36 En hij riep Gehazi, en zeide: Roep deze Sunamietische. En hij riep ze, en zij kwam tot hem; en hij zeide: Neem uw zoon op.
At ille vocavit Giezi, et dixit ei: Voca Sunamitidem hanc. Quæ vocata, ingressa est ad eum. Qui ait: Tolle filium tuum.
37 Zo kwam zij, en viel voor zijn voeten, en boog zich ter aarde, en zij nam haar zoon op, en ging uit.
Venit illa, et corruit ad pedes ejus, et adoravit super terram: tulitque filium suum, et egressa est.
38 Als nu Elisa weder te Gilgal kwam, zo was er honger in dat land, en de zonen der profeten zaten voor zijn aangezicht; en hij zeide tot zijn jongen: Zet den groten pot aan, en zied moes voor de zonen der profeten.
Et Eliseus reversus est in Galgala. Erat autem fames in terra, et filii prophetarum habitabant coram eo. Dixitque uni de pueris suis: Pone ollam grandem, et coque pulmentum filiis prophetarum.
39 Toen ging er een uit in het veld, om moeskruiden te lezen, en hij vond een wilden wijnstok, en las daarvan, zijn kleed vol wilde kolokwinten, en kwam, en sneed ze in den moespot; want zij kenden ze niet.
Et egressus est unus in agrum ut colligeret herbas agrestes: invenitque quasi vitem silvestrem, et collegit ex ea colocynthidas agri, et implevit pallium suum, et reversus concidit in ollam pulmenti: nesciebat enim quid esset.
40 Daarna schepten zij voor de mannen op om te eten; en het geschiedde, als zij aten van dat moes, dat zij riepen en zeiden: Man Gods, de dood is in den pot! En zij konden het niet eten.
Infuderunt ergo sociis ut comederent: cumque gustassent de coctione, clamaverunt, dicentes: Mors in olla, vir Dei. Et non potuerunt comedere.
41 Maar hij zeide: Brengt dan meel; en hij wierp het in den pot; en hij zeide: Schep voor het volk op, dat zij eten. Toen was er niets kwaads in den pot.
At ille: Afferte, inquit, farinam. Cumque tulissent, misit in ollam, et ait: Infunde turbæ, ut comedant. Et non fuit amplius quidquam amaritudinis in olla.

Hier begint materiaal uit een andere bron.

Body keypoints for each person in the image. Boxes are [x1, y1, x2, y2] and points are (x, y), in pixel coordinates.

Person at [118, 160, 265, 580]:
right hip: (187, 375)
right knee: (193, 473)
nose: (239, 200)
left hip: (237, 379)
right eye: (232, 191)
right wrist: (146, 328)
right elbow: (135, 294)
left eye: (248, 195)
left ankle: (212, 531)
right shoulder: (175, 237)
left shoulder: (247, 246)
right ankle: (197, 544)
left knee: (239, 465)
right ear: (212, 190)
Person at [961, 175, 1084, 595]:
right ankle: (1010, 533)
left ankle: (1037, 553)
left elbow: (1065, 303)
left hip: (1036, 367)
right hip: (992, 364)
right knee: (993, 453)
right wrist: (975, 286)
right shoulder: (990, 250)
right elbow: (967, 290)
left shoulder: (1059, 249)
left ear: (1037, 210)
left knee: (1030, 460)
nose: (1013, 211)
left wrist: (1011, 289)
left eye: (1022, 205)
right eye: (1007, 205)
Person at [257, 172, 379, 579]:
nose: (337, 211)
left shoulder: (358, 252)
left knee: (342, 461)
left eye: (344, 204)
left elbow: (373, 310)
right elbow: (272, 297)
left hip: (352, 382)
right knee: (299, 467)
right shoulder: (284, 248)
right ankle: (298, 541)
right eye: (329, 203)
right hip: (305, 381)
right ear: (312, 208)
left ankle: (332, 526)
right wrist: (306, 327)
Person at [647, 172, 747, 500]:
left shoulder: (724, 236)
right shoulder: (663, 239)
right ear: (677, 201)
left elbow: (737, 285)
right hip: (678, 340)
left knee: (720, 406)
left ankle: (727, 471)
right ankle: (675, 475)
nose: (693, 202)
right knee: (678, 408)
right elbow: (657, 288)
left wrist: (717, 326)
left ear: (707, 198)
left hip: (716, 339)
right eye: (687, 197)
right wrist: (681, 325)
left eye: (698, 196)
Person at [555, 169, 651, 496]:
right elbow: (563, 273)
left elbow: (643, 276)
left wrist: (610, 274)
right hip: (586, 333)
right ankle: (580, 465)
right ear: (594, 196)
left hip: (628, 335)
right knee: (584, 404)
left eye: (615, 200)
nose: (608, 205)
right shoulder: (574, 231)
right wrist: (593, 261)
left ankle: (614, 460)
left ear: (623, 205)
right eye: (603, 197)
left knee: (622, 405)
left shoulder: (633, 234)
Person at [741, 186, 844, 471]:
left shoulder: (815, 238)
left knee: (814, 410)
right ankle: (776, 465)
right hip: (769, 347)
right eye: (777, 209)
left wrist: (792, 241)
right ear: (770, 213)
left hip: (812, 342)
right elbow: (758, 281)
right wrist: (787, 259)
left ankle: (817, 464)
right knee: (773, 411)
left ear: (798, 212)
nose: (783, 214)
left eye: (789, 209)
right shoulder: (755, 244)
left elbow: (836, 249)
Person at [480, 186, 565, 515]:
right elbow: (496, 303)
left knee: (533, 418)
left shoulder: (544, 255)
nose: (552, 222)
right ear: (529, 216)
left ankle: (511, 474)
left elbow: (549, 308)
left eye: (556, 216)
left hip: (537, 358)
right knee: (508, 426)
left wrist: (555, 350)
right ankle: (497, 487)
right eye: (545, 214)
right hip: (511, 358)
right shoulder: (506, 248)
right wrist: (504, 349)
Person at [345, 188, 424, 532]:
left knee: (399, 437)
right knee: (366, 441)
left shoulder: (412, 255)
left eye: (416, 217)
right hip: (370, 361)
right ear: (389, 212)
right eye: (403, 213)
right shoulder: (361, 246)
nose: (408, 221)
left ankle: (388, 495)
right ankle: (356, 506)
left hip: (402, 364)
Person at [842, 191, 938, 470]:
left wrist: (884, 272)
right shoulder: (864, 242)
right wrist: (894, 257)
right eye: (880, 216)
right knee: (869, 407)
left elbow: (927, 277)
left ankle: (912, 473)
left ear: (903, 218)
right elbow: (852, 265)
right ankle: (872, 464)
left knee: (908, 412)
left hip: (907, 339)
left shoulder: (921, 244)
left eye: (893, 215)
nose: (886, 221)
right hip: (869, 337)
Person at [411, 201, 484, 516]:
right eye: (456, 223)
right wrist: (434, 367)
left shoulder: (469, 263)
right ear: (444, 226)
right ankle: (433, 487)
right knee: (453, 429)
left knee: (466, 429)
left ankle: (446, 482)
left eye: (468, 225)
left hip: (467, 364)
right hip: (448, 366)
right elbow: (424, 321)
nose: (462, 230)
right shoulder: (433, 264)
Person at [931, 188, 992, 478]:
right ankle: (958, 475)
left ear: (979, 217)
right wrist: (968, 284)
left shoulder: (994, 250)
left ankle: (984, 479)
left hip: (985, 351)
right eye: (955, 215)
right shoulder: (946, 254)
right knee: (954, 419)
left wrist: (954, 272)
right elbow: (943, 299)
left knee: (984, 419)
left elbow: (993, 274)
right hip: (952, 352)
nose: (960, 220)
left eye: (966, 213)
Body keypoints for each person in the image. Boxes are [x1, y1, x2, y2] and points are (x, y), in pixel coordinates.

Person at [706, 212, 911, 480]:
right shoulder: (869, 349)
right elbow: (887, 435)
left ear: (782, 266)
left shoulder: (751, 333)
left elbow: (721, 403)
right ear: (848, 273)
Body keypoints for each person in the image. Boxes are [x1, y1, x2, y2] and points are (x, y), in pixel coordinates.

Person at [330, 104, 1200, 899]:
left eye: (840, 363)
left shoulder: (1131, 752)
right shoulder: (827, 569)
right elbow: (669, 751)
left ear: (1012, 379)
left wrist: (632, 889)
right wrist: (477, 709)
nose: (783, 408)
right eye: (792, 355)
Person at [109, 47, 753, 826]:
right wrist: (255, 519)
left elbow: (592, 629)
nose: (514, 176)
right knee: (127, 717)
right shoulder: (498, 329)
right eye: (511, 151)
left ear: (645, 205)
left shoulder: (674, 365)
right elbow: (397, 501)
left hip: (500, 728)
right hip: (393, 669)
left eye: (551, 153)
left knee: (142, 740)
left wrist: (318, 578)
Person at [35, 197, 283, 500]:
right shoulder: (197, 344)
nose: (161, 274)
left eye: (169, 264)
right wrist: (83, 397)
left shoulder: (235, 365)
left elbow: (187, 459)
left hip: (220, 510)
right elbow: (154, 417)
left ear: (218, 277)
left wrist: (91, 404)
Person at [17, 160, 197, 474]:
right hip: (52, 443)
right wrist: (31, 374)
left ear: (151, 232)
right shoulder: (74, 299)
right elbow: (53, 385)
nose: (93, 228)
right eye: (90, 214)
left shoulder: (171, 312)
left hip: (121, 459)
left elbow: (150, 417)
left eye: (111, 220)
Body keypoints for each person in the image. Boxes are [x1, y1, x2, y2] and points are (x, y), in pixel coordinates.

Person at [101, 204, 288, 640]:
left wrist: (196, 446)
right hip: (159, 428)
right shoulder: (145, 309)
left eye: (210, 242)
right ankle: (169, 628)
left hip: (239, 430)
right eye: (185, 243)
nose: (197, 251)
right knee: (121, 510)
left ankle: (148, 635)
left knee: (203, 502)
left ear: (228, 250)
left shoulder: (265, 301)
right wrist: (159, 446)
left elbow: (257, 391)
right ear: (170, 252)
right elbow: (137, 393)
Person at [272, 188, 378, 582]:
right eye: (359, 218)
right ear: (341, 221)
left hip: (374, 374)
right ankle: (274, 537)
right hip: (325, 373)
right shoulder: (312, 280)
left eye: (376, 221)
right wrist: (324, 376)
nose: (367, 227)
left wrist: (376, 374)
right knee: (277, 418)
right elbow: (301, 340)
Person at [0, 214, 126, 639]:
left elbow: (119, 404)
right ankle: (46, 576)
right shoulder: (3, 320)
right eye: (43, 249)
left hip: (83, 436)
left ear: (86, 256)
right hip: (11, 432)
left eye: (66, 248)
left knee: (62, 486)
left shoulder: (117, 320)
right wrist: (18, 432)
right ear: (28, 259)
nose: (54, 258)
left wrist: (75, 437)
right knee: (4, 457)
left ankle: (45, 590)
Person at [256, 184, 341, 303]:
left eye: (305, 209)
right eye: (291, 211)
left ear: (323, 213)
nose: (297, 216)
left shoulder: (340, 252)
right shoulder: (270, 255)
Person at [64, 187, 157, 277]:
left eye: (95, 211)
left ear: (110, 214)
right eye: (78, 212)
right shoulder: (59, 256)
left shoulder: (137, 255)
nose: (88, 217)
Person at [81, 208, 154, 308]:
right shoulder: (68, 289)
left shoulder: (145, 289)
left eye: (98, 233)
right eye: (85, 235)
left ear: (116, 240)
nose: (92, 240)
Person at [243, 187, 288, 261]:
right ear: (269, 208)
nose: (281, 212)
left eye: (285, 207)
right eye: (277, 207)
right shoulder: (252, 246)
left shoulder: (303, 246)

42 En er kwam een man van Baal-Salisa, en bracht den man Gods broden der eerstelingen, twintig gerstebroden, en groene aren in haar hulzen; en hij zeide: Geef aan het volk, dat zij eten.
Vir autem quidam venit de Baalsalisa deferens viro Dei panes primitiarum, viginti panes hordeaceos, et frumentum novum in pera sua. At ille dixit: Da populo, ut comedat.
43 Doch zijn dienaar zeide: Wat zou ik dat aan honderd mannen voorzetten? En hij zeide: Geef aan het volk, dat zij eten; want alzo zegt de HEERE: Men zal eten en overhouden.
Responditque ei minister ejus: Quantum est hoc, ut apponam centum viris? Rursum ille ait: Da populo, ut comedat: hæc enim dicit Dominus: Comedent, et supererit.
44 Zo zette hij het hun voor, en zij aten, en zij hielden over, naar het woord des HEEREN.
Posuit itaque coram eis: qui comederunt, et superfuit juxta verbum Domini.